- _Given entries_
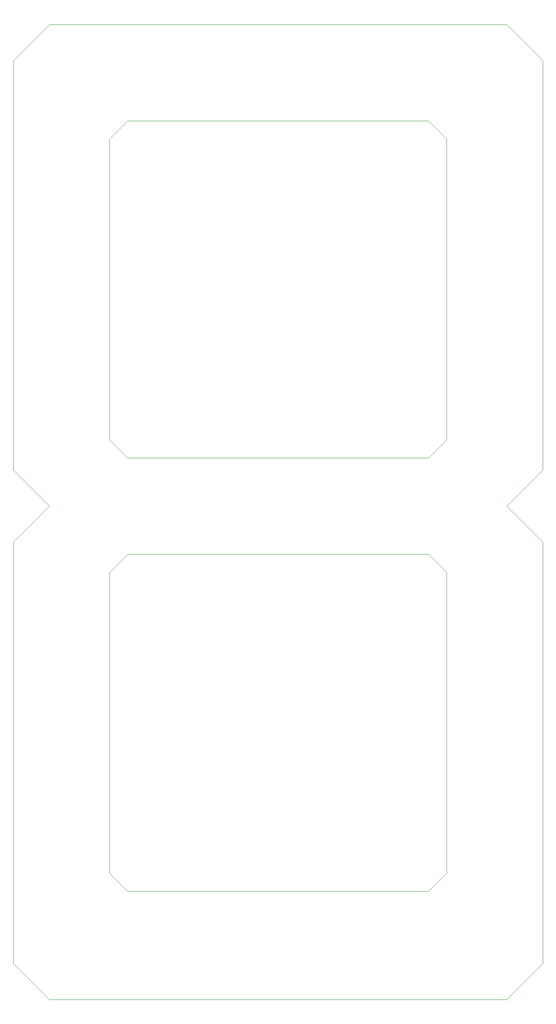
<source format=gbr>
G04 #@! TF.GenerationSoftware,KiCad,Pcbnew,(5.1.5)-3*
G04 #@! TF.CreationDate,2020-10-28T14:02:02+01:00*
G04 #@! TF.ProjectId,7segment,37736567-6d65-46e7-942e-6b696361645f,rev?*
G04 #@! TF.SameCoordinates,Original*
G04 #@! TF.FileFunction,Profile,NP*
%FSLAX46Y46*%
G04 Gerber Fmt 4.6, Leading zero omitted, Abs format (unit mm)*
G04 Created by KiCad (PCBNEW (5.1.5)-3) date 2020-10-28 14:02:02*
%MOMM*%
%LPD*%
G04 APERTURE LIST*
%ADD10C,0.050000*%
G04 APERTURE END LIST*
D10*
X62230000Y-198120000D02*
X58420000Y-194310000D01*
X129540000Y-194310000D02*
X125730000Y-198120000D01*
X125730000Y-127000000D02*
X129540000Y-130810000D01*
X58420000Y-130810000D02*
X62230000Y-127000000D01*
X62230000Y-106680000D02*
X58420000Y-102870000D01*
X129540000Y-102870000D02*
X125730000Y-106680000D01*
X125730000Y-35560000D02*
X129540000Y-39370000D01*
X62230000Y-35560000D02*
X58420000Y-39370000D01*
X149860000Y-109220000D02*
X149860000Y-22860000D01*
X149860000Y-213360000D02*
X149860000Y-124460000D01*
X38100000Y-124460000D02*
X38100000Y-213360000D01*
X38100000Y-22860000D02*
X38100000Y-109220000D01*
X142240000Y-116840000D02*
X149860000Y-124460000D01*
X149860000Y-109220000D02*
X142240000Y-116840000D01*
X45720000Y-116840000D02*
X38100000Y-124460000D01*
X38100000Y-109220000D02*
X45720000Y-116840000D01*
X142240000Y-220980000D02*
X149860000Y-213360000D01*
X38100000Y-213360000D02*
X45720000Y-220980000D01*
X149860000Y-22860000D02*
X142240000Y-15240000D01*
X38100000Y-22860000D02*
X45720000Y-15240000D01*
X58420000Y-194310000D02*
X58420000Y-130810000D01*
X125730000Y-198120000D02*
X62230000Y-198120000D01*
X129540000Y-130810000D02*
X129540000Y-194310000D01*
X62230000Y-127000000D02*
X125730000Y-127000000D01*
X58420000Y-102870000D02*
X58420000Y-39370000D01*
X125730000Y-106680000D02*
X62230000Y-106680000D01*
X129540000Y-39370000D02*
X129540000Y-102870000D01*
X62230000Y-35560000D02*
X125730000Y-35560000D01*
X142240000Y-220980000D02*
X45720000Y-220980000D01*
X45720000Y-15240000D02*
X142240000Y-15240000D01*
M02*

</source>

- _Job item_
Among the lines of the data, find every one that holds "LIST" and copy it.

- _Result for this task_
G04 APERTURE LIST*
G04 APERTURE END LIST*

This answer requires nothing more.